Of the entries below, restate word for word only the section that runs from the line with "18: (529, 119, 5.72)" to the line with "38: (598, 220, 6.60)", counting both ends.
*** Block opens ***
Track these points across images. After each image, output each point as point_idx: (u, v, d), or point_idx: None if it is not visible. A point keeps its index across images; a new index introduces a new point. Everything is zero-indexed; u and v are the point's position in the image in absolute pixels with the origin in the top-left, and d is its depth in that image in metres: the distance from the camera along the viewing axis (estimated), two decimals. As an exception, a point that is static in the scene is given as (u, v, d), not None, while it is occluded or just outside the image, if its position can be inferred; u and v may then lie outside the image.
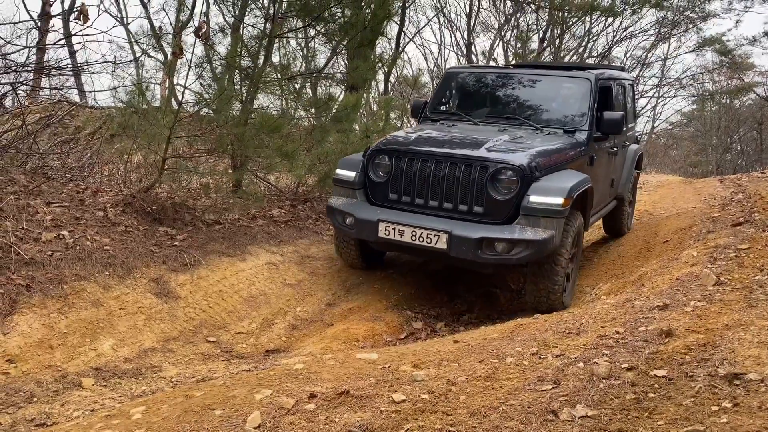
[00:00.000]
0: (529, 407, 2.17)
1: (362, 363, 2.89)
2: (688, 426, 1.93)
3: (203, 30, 4.88)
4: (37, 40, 7.22)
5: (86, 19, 4.27)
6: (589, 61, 18.91)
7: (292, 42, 9.42)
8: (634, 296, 3.80)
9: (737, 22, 25.17)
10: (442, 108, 6.32)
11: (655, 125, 27.20)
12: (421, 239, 4.75)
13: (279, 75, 7.16)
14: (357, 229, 5.09)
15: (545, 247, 4.56)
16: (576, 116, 5.71)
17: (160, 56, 9.02)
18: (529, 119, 5.72)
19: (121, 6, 10.65)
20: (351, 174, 5.32)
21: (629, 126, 7.14)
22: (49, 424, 3.22)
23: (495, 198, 4.71)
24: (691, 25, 20.33)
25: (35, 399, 3.53)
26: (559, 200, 4.61)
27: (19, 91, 6.76)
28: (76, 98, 9.71)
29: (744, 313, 3.03)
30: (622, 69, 7.54)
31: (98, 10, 5.23)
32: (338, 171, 5.49)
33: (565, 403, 2.18)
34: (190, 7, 8.43)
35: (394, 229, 4.85)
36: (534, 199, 4.63)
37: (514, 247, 4.58)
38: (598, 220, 6.60)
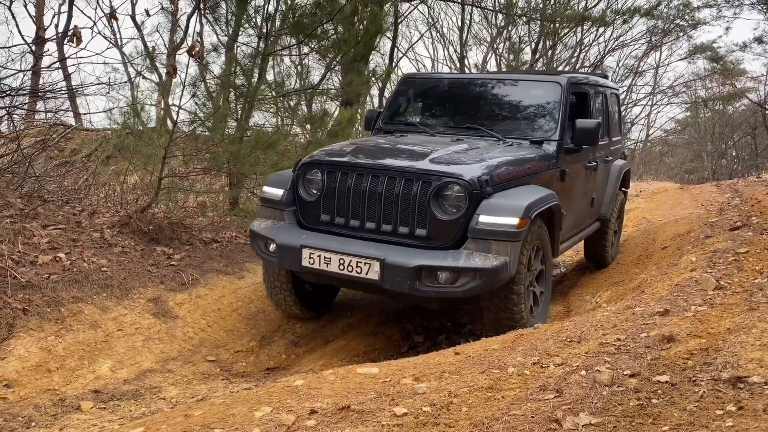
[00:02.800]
0: (532, 417, 2.15)
1: (363, 377, 2.86)
2: (693, 431, 1.91)
3: (196, 49, 4.90)
4: (31, 64, 7.25)
5: (79, 41, 4.29)
6: (582, 70, 19.01)
7: (286, 59, 9.48)
8: (635, 303, 3.78)
9: (727, 28, 25.56)
10: (396, 119, 5.62)
11: (650, 133, 27.34)
12: (349, 268, 4.00)
13: (273, 92, 7.19)
14: (279, 258, 4.32)
15: (496, 276, 3.83)
16: (544, 125, 5.04)
17: (154, 77, 9.09)
18: (492, 129, 5.02)
19: (115, 28, 10.72)
20: (278, 192, 4.57)
21: (612, 139, 6.49)
22: (47, 448, 3.18)
23: (440, 218, 3.99)
24: (681, 33, 20.53)
25: (34, 424, 3.50)
26: (513, 221, 3.90)
27: (15, 116, 6.77)
28: (72, 121, 9.74)
29: (745, 317, 3.02)
30: (605, 77, 6.97)
31: (92, 33, 5.26)
32: (265, 189, 4.73)
33: (568, 411, 2.16)
34: (183, 28, 8.49)
35: (319, 256, 4.10)
36: (484, 219, 3.92)
37: (459, 277, 3.85)
38: (577, 243, 5.89)
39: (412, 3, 14.50)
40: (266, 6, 6.90)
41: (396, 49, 15.89)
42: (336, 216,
*** Block closes ***
◆ SOLUTION TO THIS TASK
18: (529, 119, 5.72)
19: (121, 6, 10.65)
20: (351, 174, 5.32)
21: (629, 126, 7.14)
22: (49, 424, 3.22)
23: (495, 198, 4.71)
24: (691, 25, 20.33)
25: (35, 399, 3.53)
26: (559, 200, 4.61)
27: (19, 91, 6.76)
28: (76, 98, 9.71)
29: (744, 313, 3.03)
30: (622, 69, 7.54)
31: (98, 10, 5.23)
32: (338, 171, 5.49)
33: (565, 403, 2.18)
34: (190, 7, 8.43)
35: (394, 229, 4.85)
36: (534, 199, 4.63)
37: (514, 247, 4.58)
38: (598, 220, 6.60)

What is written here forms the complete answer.